- We’ve Been Working On Diversity In The Arts Forever And It Hasn’t Worked. So… So maybe subsidizing tickets (or productions) is the wrong approach? A UK report puts it in stark terms. “The uncanny similarities between this year’s Culture White Paper and its 1965 ancestor show that this hasn’t really produced an arts sector that enfranchises everyone, despite the best intentions of policymakers. Countless initiatives (and millions of pounds) have been spent trying to shift the demographic profile of arts audiences and workers in the sector. They have remained stubbornly white and well-off.” But what if we flipped the subsidy, like Italy just did, and give audiences money to buy culture? What would that look like?
- A Cleveland-Area Arts Funder Changes Its Criteria, And Artists Ask Why: Cuyahoga Arts & Culture switched its criteria for funding from mainly considering the quality of an artist’s work to whether or not an artist “makes change” in his or her community. This is a fundamental shift in what the funder is expecting as an outcome for artists. Does the change force artists to attach themselves tighter to their communities or is it dictating an outcome or goal that artists are forced to share? Does this help build community or audience or does it impose a funder’s will on art?
- This Is Arguably The Year Of The Outsider. But Hasn’t Pop Culture Been Teaching Outsiderism All Along? So much of our popular culture glorifies the lone outsider against the system, the little guy fighting The Man, the David versus Goliath. How about all those car ads that extoll rugged individualism? So are we surprised that there is huge appeal for political candidates who decide to wear the mythology? So a contradiction – when we try to convince audiences that they are lone wolves (and if we’re successful, they all believe they are) then haven’t we sold them all on the idea of being like everyone else? Thus the flawed mythology of American individualism…
- Trying To Moderate Your Screen Time But Finding It Hard? There’s A Reason For That! It’s called design. You might just think it’s your failure of attention. But that itch to glance at our phone is a natural reaction to apps and websites engineered to get us scrolling as frequently as possible. The attention economy, which showers profits on companies that seize our focus, has kicked off what Tristan Harris calls a “race to the bottom of the brain stem.”
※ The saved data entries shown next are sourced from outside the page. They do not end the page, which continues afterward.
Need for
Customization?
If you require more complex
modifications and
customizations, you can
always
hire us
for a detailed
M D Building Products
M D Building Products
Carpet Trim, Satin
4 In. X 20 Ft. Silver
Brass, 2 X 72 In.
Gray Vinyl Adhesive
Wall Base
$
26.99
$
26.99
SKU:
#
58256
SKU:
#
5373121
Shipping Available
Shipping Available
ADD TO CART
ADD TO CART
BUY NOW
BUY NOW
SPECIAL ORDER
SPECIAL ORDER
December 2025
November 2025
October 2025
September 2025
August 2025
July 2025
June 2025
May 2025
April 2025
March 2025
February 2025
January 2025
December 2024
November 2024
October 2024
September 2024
- Books Are Words, Right? On A Page? Well Maybe Not… Let’s not too stuck on definitions. What, really is the essential definition of a book? Maybe the future of books is not words on pages or pixels on screen, but sound in ears? “The number of audiobook titles increased by nearly 400 percent between 2011 and 2015. E-books, by comparison, are down in 2016, as are adult hardcovers (i.e., printed books from commercial publishers, not including religious or university press titles). Which prompts the question: Do these statistics herald audio as the preferred reading format of the future?”